For this level you must write a simple web application that generates two pages. You are
given a set of requirements below, these are encoded in a set of tests (level1_functional.py
in the
starter kit) that your application must pass. The tests correspond to the
functional requirements below.
Functional requirements
Welcome to Jobs
As a visitor to the site, when I load the home page I see the title text "Welcome to Jobs".
About Page Link
As a visitor to the site, when I load the home page I see a link to another page
with the link text "About".
About Page
As a visitor to the site, when I click on the link "About" I am taken to
a page that contains the site manifesto, including the words "Jobs is a new, exciting, job posting service like nothing you've seen before!".
Consistent Design
As a visitor to the site, I notice that all the pages on the site have the same
design with the same colours and fonts used throughout.
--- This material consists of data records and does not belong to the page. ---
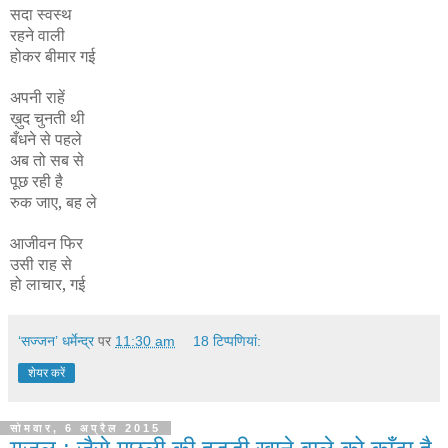
सदा स्वस्थ
रहने वाली
होकर बीमार गई
अपनी राहें
ख़ुद चुनती थी
बँधने से पहले
अब तो सब से
पूछ रही है
रुक जाए, बह ले
आजीवन फिर
उसी राह से
हो लाचार, गई
‘सज्जन’ धर्मेन्द्र
पर
11:30 am
18 टिप्‍पणियां:
शेयर करें
सोमवार, 6 अप्रैल 2015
Each page will have a similar structure and will link to a
common CSS stylesheet.
Unit Tests
There are no unit tests for this level.
Your Task
To achieve these requirements you will need to build a bottle web application that
is able to serve the two HTML pages (Home and About) and the associated
stylesheet. The techniques to do this are covered here:
Python Web Applications.
Generating HTML Pages looks at
the Bottle page templating system.
Testing Python Programs covers
running unit tests.
Getting Started
You should be able to unpack the starter kit and runmain.pyto see a very simple
single page web application that is the starting point for your work. You need to extend this
to meet the requirements above. This application is very similar to others that you will
have written in tutorials and so should not present any new problems for you to solve; you
just need to apply the techniques you've already learned.
The functional requirements have been laid out in a suggested ordering. Start by writing
code to meet the first requirement before moving on to the second. Treat each requirement
as a sub-problem. Understand what is asked of you and design a solution, then implement it.
These requirements may seem too trivial to work like this but as they get more complicated
you will benefit from this approach.
Run the functional tests before and after you implement each requirement. You should see
the test fail before, and when you see it pass you know you have a correct solution. This is
known as Test Driven Development – normally you would write the tests yourself to
encode your understanding of the users requirements.